Turkey: Former pro-Islamic prime minister dies
ANKARA, Turkey – Necmettin Erbakan, a longtime leader of Turkey's Islamic political movement and briefly the country's prime minister in the first Islamic-led coalition in Turkey's modern history — died on Sunday. He was 85.
Erbakan was the leader of the Felicity Party and was working on the party's election strategy ahead of elections in June despite his deteriorating health, Recai Kutan, a close confidant, said outside the Guven hospital. Doctors said Erbakan died of heart failure. He was also suffering from respiratory problems and a chronic vein infection in his left leg, doctors said.
Erbakan, a professor of mechanics, was affectionately known as Hodja — or teacher — by his followers as well as current and former members of his now-banned Welfare Party — including Prime Minister Recep Tayyip Erdogan and President Abdullah Gul.
"We will always remember him with gratitude as a teacher and a leader," Erdogan said Sunday.
Erbakan served only a year as prime minister before he was pressured by the secular military to step down in 1997. His Welfare Party was shut down by the Constitutional Court for undermining secularism — which led to the birth of the country's now ruling Justice and Development Party as well as several small pro-Islamic parties.
Erdogan who favors the country's membership in the European Union and maintains ties with the West while building closer ties with Muslim countries, is moderate compared with Erbakan — who made his first trips to Iran and to Libya to meet Moammar Gadhafi in 1996 and maintained a firm anti-Israel stance, setting in motion a conflict with the powerful military that led to his eventual ouster from power.
Erbakan was first elected to parliament as an independent lawmaker in 1969 and laid the seeds of the country's political Islamic movement. As well as his year as prime minister, he also served as deputy prime minister in several coalitions in the 1970s.
He set up five political parties, four of which were closed down following military coups or by courts on grounds of undermining secular principles of this predominantly Muslim country.
Turkey's military sees itself as the guardian of Turkey's secular traditions, and Erbakan had alarmed the generals with his moves to allow female civil servants to wear Islamic attire at work and to rearrange working hours to fit fasting times in the holy month of Ramadan.
Erbakan resigned in June 1997 to appease the military, which has staged three coups since 1960.
Later he was barred from politics for five years and also convicted of falsifying party records and hiding millions in cash reserves ordered seized after his party's closure in 1998. He was elected as the head of Felicity Party as soon as his political ban ended in 2003.
Though Welfare had won 21 percent of the votes in 1995, the Felicity Party was expected to win only a tiny percentage of votes in the upcoming elections. However, the leader of another small pro-Islamic party signaled a possible alliance Sunday.
"We were last talking about a possible cooperation in the elections," Abdullah Latif Sener, leader of the Turkey Party, told reporters on Sunday. "We will follow his wish."
Erbakan will be buried in Istanbul following prayers at the Fatih Mosque on Tuesday, Kutan said.

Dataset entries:
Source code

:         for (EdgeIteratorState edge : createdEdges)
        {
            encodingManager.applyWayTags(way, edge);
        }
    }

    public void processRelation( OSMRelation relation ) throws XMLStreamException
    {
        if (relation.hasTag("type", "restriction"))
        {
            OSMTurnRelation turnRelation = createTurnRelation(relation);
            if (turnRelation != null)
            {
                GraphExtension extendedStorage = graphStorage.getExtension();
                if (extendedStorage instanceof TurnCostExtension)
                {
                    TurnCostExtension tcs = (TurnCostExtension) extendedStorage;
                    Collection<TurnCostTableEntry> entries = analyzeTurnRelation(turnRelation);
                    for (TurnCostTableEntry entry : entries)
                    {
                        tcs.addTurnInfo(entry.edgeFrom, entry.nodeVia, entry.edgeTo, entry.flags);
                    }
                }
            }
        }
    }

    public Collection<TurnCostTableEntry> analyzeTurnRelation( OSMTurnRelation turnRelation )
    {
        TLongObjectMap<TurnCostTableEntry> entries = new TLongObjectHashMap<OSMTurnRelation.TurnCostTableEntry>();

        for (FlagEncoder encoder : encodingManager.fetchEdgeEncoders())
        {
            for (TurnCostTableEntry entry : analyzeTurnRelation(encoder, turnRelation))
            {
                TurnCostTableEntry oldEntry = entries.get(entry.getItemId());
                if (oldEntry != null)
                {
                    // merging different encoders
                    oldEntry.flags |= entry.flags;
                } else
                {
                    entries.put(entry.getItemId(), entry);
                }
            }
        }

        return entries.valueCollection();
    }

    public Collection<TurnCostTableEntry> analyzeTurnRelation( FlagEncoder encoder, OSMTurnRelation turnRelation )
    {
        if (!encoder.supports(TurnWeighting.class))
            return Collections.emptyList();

◆ **What you have to do**
Using the article on Erbakan's death, decide whether each statement agrees with it, giving yes or no and quoting the words that settle it: (a) Doctors attributed Erbakan's death to heart failure. (b) Erbakan held the office of prime minister for five years. (c) The Welfare Party received 21 percent of the votes in 1995.

◆ **Output for this task**
(a) Yes: "Doctors said Erbakan died of heart failure."
(b) No: "Erbakan served only a year as prime minister before he was pressured by the secular military to step down in 1997."
(c) Yes: "Though Welfare had won 21 percent of the votes in 1995"